The latest polls are in, and they’re showing that Donald Trump is no longer leading the Republican field in Iowa. And he wasn’t overcome by an established politician like Jeb Bush or Marco Rubio, but by fellow outsider Ben Carson.

The retired neurosurgeon from Baltimore has 28% of Republican primary voters’ support in the Hawkeye State, according to the latest Bloomberg/Des Moines Register poll. Carson first gained political fame after denouncing President Obama to his face at the 2013 National Prayer breakfast, and he hasn’t stepped off the national stage since.

Carson’s lead in Iowa is likely on account of one simple reason—unlike Donald Trump, he is running the kind of divisive campaign that particularly appeals to Christian conservatives, who account for a significant portion of Iowa Republican Caucus voters.

Evangelical Christians make up about 60% of Iowa’s Republican Caucus attendees, according to the New York Times. They have an outsize influence on this contest, which just happens to be the first in the nation. The victors of the last two Iowa Republican caucuses were Mike Huckabee and Rick Santorum. (Santorum just barely edged out the eventual Republican presidential nominee Mitt Romney.) Both of those candidates based their campaigns on their religious conservatism, making issues like gay marriage and abortion their primary talking points.

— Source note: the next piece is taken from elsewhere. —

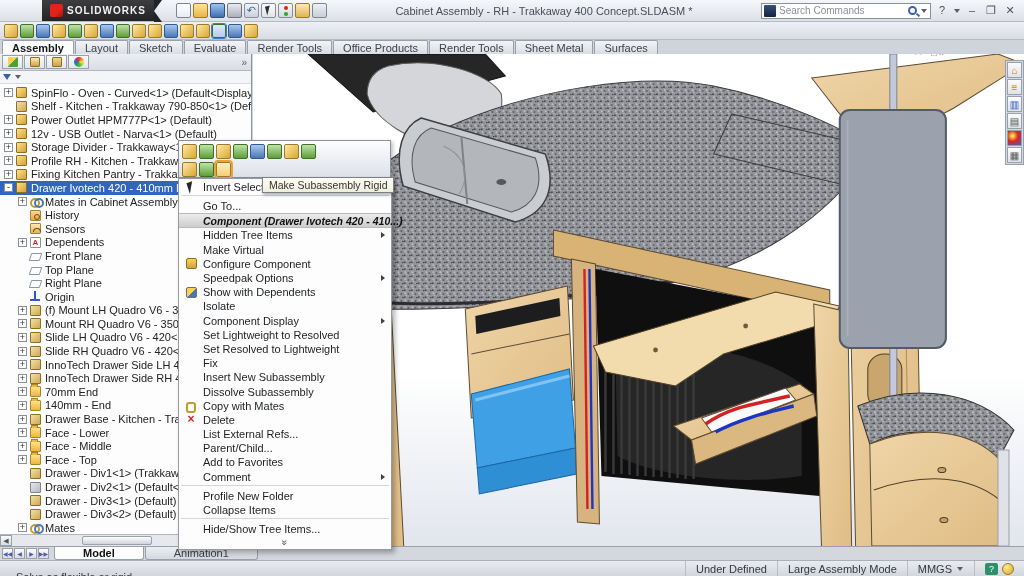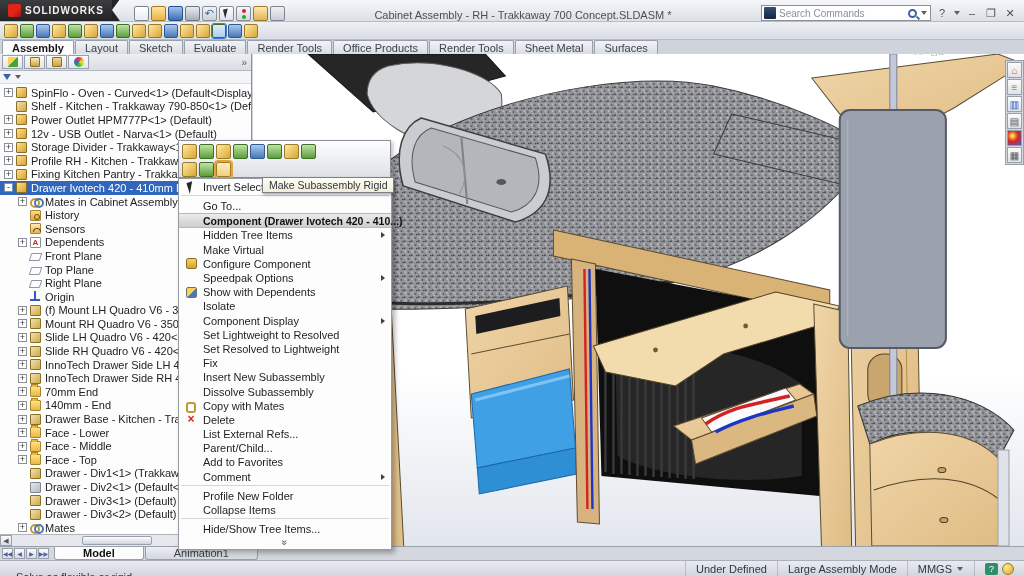"SOLIDWORKS" .titlebar { align-items: flex-end -> center; padding-left: none -> 42px }
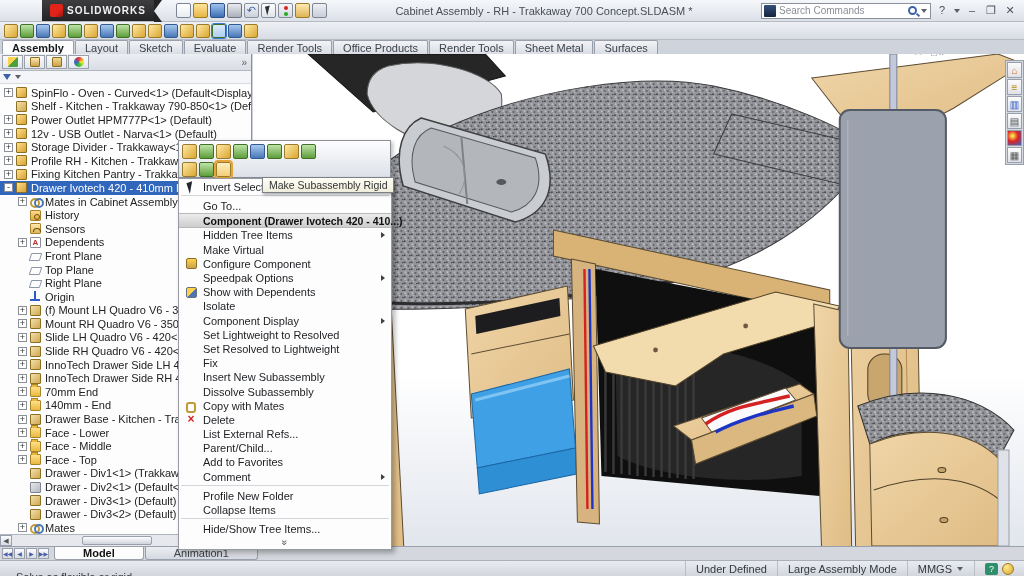"Cabinet Assembly - RH -" div.tb-title { text: 700 -> 400 }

Carson is a devout Christian and he’s not afraid to talk about it. He has taken it even further, though, saying that he didn’t think a Muslim should be president and doubling down on that notion when asked about it again. When addressing the subject of gun control, he has asserted that arming Jewish people could have helped to prevent the Holocaust. Gun control isn’t, strictly speaking, a Christian values issue, but it’s an issue that does hold sway with cultural conservatives.

Trump, on the other hand, has played the racial division game more than the religious one, with his blunt talk about immigration and his controversial campaign announcement in which he called illegal immigrants rapists. Iowa is around 87% white, according to census figures, and only around 6% Hispanic or Latino. Anti-immigrant rhetoric doesn’t have the same impact there as it might have in states where the portion of non-white people and immigrants is higher.

All political campaigns are, at the end, at least a bit about division. The rhetoric of many on the left is about setting the working class against the rich, as anyone who has listened to a Bernie Sanders speech can tell you. The differing campaign tones taken by Carson and Trump sets them apart. And, at least in Iowa, Carson’s seems to be resonating more than Trump’s.